▸ TASK DATA

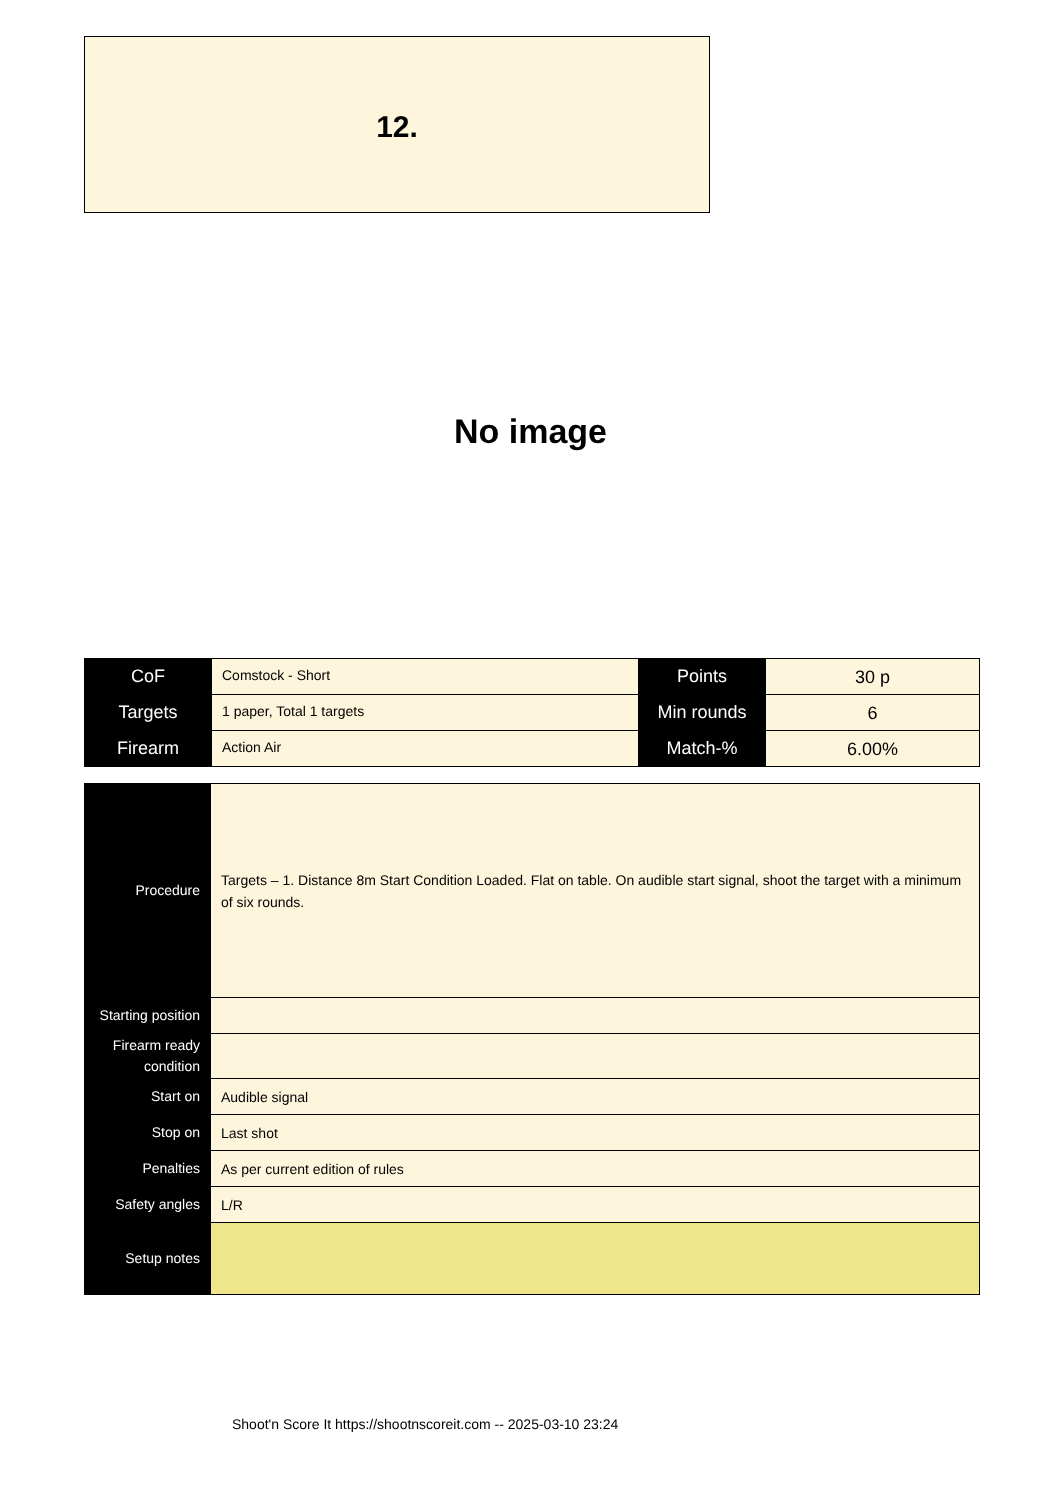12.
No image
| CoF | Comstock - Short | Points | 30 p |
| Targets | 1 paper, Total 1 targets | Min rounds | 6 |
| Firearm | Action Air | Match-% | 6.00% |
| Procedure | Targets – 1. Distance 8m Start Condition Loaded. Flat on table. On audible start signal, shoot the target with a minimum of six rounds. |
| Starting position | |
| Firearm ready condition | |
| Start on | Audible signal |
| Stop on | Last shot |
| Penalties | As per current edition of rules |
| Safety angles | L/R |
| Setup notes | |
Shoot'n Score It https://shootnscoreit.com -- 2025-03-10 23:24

▸ WHAT NEEDS TO BE DONE
Copy out each line of the records where the string "rounds" appears.

▸ WRITTEN SOLUTION
| Targets | 1 paper, Total 1 targets | Min rounds | 6 |
| Procedure | Targets – 1. Distance 8m Start Condition Loaded. Flat on table. On audible start signal, shoot the target with a minimum of six rounds. |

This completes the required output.